Le tribunal judiciaire, statuant en premier ressort, a rendu un jugement le [date à insérer] ordonnant la liquidation judiciaire. Après l’ouverture d’une procédure de redressement, le tribunal a examiné la possibilité de poursuivre l’exploitation. Constatant l’impossibilité manifeste du redressement, il a prononcé la liquidation et appliqué la procédure simplifiée. La décision précise également les modalités de réalisation de l’actif et le délai de clôture de la procédure.
La conversion en liquidation pour impossibilité de redressement
Les conditions légales de la conversion
Le tribunal peut prononcer la liquidation à tout moment de la période d’observation si « le redressement est manifestement impossible » (Sur l’ouverture…, premier alinéa). Cette appréciation souveraine s’appuie sur un faisceau d’indices concrets tirés du dossier. Le juge relève ainsi l’existence de dettes postérieures importantes et l’absence de documents comptables pourtant requis. Ces éléments objectifs fondent légalement la décision de conversion.
La portée de l’appréciation souveraine des juges
L’impossibilité du redressement est établie par l’absence totale de perspectives de rétablissement. Le tribunal constate « l’absence de proposition sérieuse du débiteur pour apurer son passif et poursuivre l’activité » (Sur l’ouverture…, septième alinéa). Cette carence, couplée à un passif important et à une absence de rentabilité, rend toute élaboration de plan irréaliste. La décision rappelle ainsi que la période d’observation n’est pas une fin en soi et protège les créanciers contre une aggravation du passif.

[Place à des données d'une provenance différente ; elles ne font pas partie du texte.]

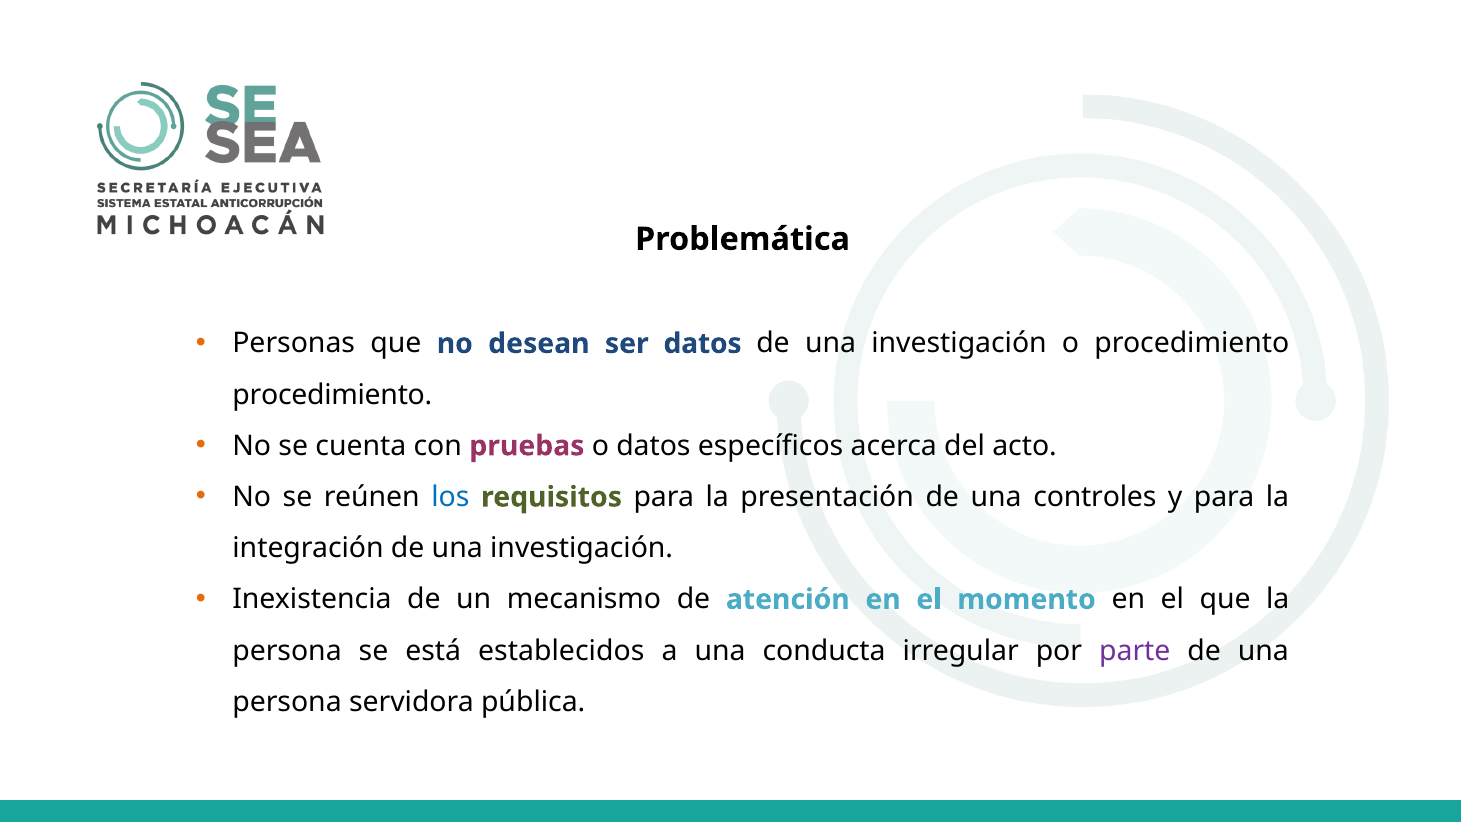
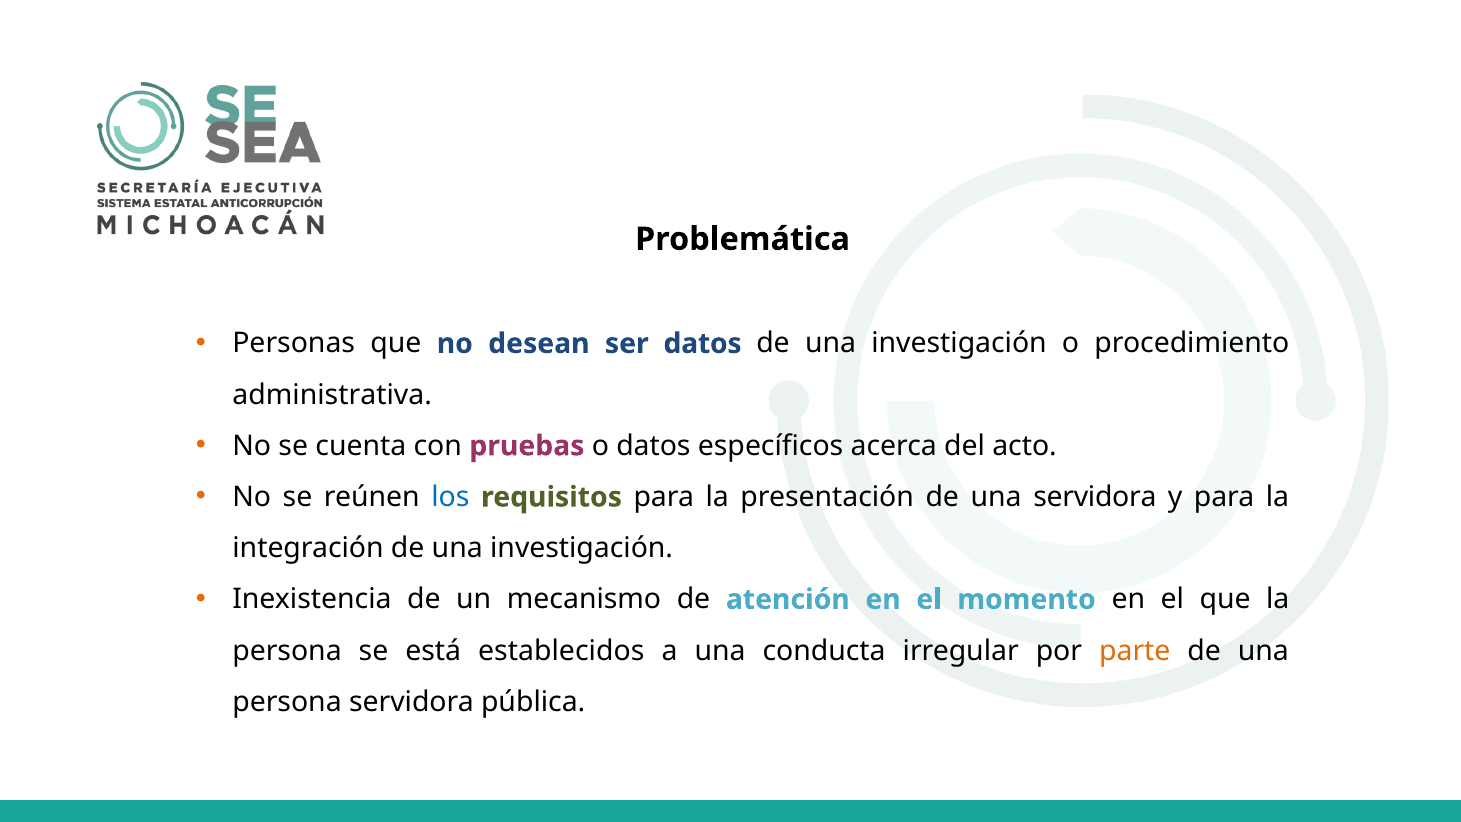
procedimiento at (332, 395): procedimiento -> administrativa
una controles: controles -> servidora
parte colour: purple -> orange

L’application de la procédure simplifiée de liquidation
Le champ d’application de la procédure accélérée
La procédure simplifiée s’applique obligatoirement lorsque l’entreprise remplit trois critères cumulatifs concernant son actif, son effectif et son chiffre d’affaires. Le tribunal vérifie que le débiteur « remplit les trois critères cumulatifs susvisés » (Sur l’application…, troisième alinéa). Cette qualification est impérative et écarte toute appréciation discrétionnaire du juge, assurant une célérité procédurale pour les très petites entreprises.
Les conséquences sur le déroulement et la clôture de la procédure
Le prononcé de la procédure simplifiée entraîne un délai de clôture contraint. Ce délai est de six mois, sauf si l’effectif et le chiffre d’affaires dépassent certains seuils. En l’espèce, le tribunal « constate que l’entreprise débitrice ne dépasse pas les deux critères cumulatifs » (Sur l’application…, sixième alinéa). Le délai de base de six mois est donc maintenu, imposant au liquidateur une réalisation rapide de l’actif et une clôture accélérée pour dégager les éventuels dividendes.